Ferromagnetic Damping/Anti-damping in a Periodic 2D Helical surface; A Non-Equilibrium Keldysh Green Function Approach

TL;DR

This paper presents a theoretical study of spin-orbit torque and Gilbert damping in a 2D helical surface state with ferromagnetic coupling, using a non-equilibrium Green function approach to analyze electronic transport and magnetic damping.

Contribution

It introduces a detailed theoretical framework for calculating spin-orbit torque and Gilbert damping in 2D topological surface states with ferromagnetic exchange, including their dependence on magnetization direction.

Findings

Decomposition of density matrix into Fermi sea and surface components.

Derived expressions for spin-orbit torque contributions.

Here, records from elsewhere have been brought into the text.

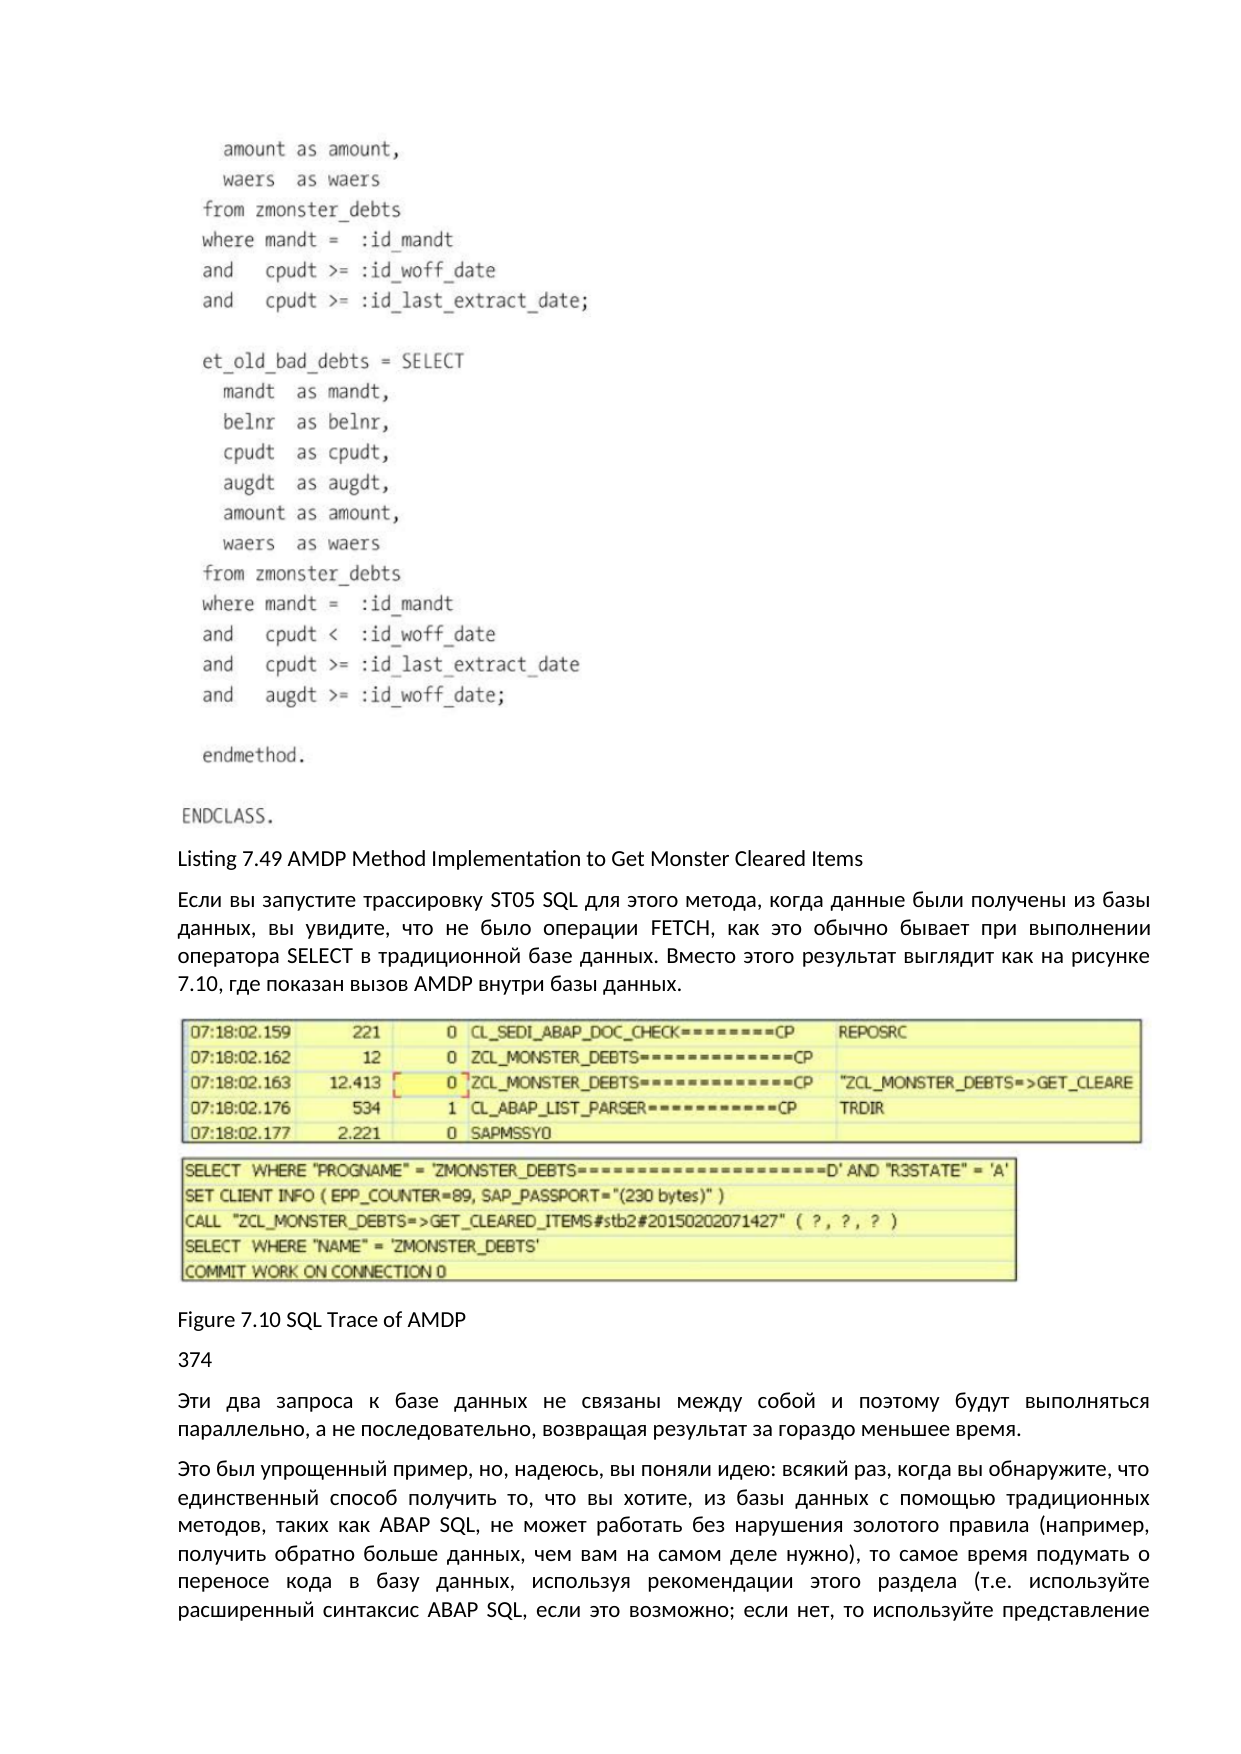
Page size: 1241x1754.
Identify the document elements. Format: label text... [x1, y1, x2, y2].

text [177, 1454, 1152, 1623]
text Figure 7.10 SQL Trace of AMDP [177, 1305, 1152, 1333]
picture [177, 1009, 1152, 1293]
text Эти два запроса к базе данных не связаны между собой и поэтому будут выполняться параллельно, а не последовательно, возвращая результат за гораздо меньшее время. [177, 1386, 1152, 1442]
text Listing 7.49 AMDP Method Implementation to Get Monster Cleared Items [177, 844, 1152, 872]
text Если вы запустите трассировку ST05 SQL для этого метода, когда данные были получены из базы данных, вы увидите, что не было операции FETCH, как это обычно бывает при выполнении оператора SELECT в традиционной базе данных. Вместо этого результат выглядит как на рисунке 7.10, где показан вызов AMDP внутри базы данных. [177, 885, 1152, 997]
text 374 [177, 1346, 1152, 1373]
picture [177, 118, 637, 832]
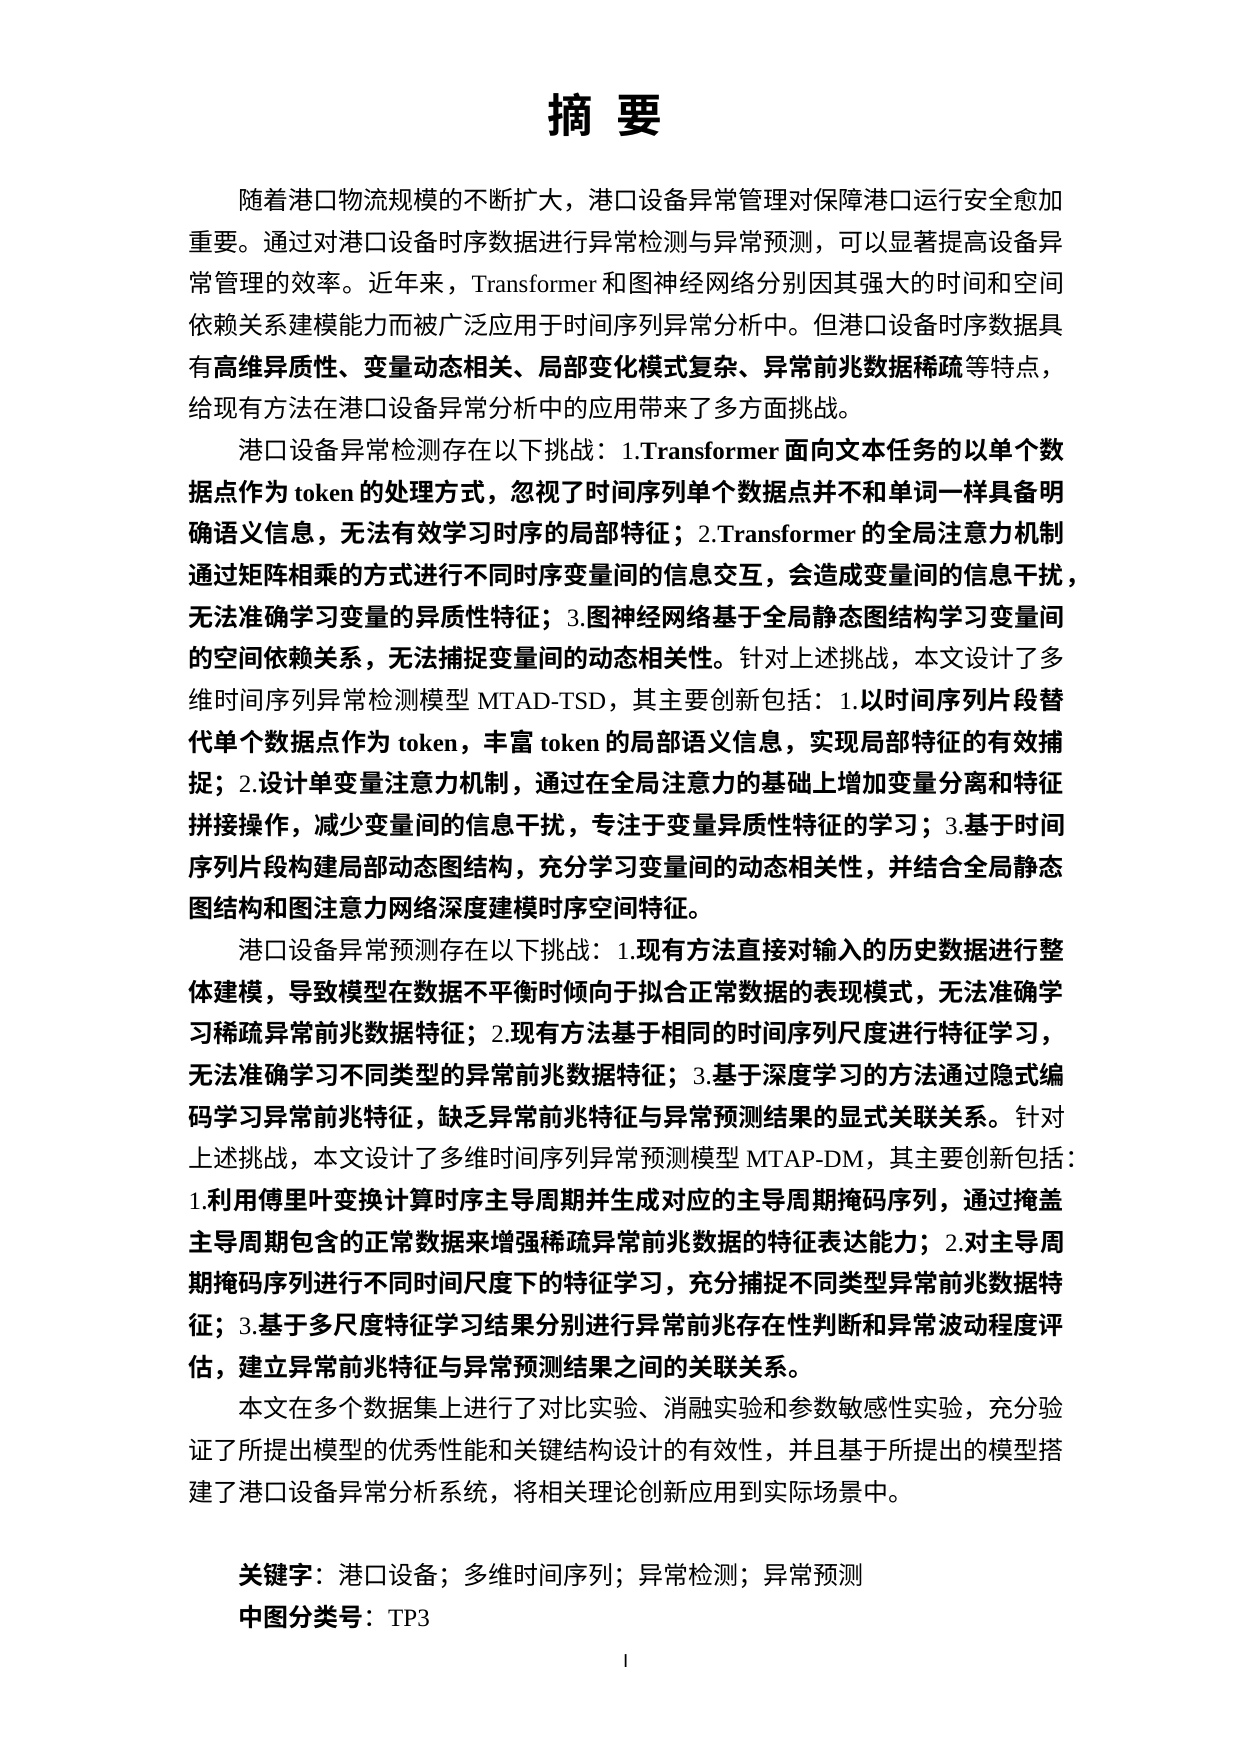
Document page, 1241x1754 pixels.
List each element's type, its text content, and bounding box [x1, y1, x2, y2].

Predicted damping dependence on magnetization precession axis.

Abstract

In this paper, we investigate theoretically the spin-orbit torque as well as the Gilbert damping for a two band model of a 2D helical surface state with a Ferromagnetic (FM) exchange coupling. We decompose the density matrix into the Fermi sea and Fermi surface components and obtain their contributions to the electronic transport as well as the spin-orbit torque (SOT). Furthermore, we obtain the expression for the Gilbert damping due to the surface state of a 3D Topological Insulator (TI) and predicted its dependence on the direction of the magnetization precession axis.